Irena Kazazić (born 1972) is a Serb-Slovenian visual artist, based in and mainly operating from Ljubljana, with many of her works being presented abroad at international events in Croatia, Italy, United States and Austria. In 2017 she founded her own visual arts vehicle and brand Finer Side of Pop (stylized as Finer Side 0f Pop) – phrase coined by Serbian writer and art historian Marko Dabetić, and it became a title of subsequent monograph dedicated to Kazazić's work, which saw release in 2020. Currently very active within the artist community of Ljubljana, Kazazić also collaborates with designers (Nelizabeta, JSP Fashion), alternative music labels (such as Belgrade's 93DOT93) and is known locally for her engagement in cultural and civic activism, including work with refugees and volunteering during 2014 Southeast Europe floods in Obrenovac, Serbia. In 2015. she curated a public exhibition of urban artists for Ulična galerija, which utilized public spaces as exhibition sites. She was admitted into Ljubljana Fine Artists Society in 2021.

==Biography==

Kazazić was born in 1972 in Belgrade. Her first academic choice were studies of architecture – she dropped out, but as she pointed out, it was drawing classes on weekends she attended while preparing for the entrance exam that made her realize she wanted to pursue career in visual arts. It was visits to US in her youth, among other things, that additionally informed her affinity towards pop art.

==Career==

Active from the early 1990s (first exhibition took place in 1990 in Las Vegas), Kazazić started her first studio in 1994, in Ljubljana.
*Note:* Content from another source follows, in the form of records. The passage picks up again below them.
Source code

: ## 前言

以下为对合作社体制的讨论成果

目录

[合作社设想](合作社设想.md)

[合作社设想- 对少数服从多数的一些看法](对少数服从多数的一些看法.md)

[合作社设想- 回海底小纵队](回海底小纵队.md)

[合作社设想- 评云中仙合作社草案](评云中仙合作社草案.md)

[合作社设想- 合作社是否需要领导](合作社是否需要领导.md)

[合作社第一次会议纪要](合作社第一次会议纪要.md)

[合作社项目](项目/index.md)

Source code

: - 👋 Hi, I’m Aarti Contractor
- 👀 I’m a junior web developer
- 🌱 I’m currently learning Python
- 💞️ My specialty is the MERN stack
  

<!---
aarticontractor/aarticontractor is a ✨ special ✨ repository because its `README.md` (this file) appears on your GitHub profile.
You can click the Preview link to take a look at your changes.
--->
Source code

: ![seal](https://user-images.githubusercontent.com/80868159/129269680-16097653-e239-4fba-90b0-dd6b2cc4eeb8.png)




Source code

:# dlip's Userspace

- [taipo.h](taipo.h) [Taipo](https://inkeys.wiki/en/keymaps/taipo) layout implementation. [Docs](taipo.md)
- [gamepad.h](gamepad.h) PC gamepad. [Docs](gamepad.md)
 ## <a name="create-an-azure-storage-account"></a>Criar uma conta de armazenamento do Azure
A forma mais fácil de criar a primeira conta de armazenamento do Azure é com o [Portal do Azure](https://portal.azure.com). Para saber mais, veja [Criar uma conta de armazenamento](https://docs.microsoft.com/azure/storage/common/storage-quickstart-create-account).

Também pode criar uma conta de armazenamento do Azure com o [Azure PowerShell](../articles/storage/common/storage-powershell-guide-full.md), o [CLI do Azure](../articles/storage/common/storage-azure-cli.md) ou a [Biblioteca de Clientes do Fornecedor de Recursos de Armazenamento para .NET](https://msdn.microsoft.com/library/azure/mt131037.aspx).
She holds a degree in fine arts, which she got at Arthouse – an art school in Ljubljana, in 2003.

In her student days, she shared a studio (dubbed M. I. K. S.) with fellow artist and partner at the time, Matjaž Stražar.

After her breakthrough series Shoes (Čevlji, 2001–2009), Kazazić primarily focuses on (and is mostly known by) extensive series of intimate portraits of friends (notably Portraits of Time), acquaintances, pop culture figures or even fictional characters (Pippi Longstocking being just one of them).

She mainly chooses independent ways of advancing her career as an artist, and is self-managed, relying on word of mouth and – with expansion of internet – presence on social networks rather than on any form of institutional support.

==Style and influences==

Kazazić mainly works in the tradition of pop art. Her style has changed over time, but since around 2010, she established her trademark use of white space and vivid colors that at times are bordering on psychedelic art. Her art is often an open celebration of eroticism. Although she mainly keeps her work from being overtly political, there are often strong feminist messages present.

She mainly utilizes mixed technique in her work, combining watercolor, drawing and collage.

She cited Andy Warhol, Robert Rauschenberg and a wide variety of artists and pop culture figures as her personal influences.

==Exhibitions==

Kazazić's work has been on display in Slovenia, Serbia, Croatia, Austria, Italy and US.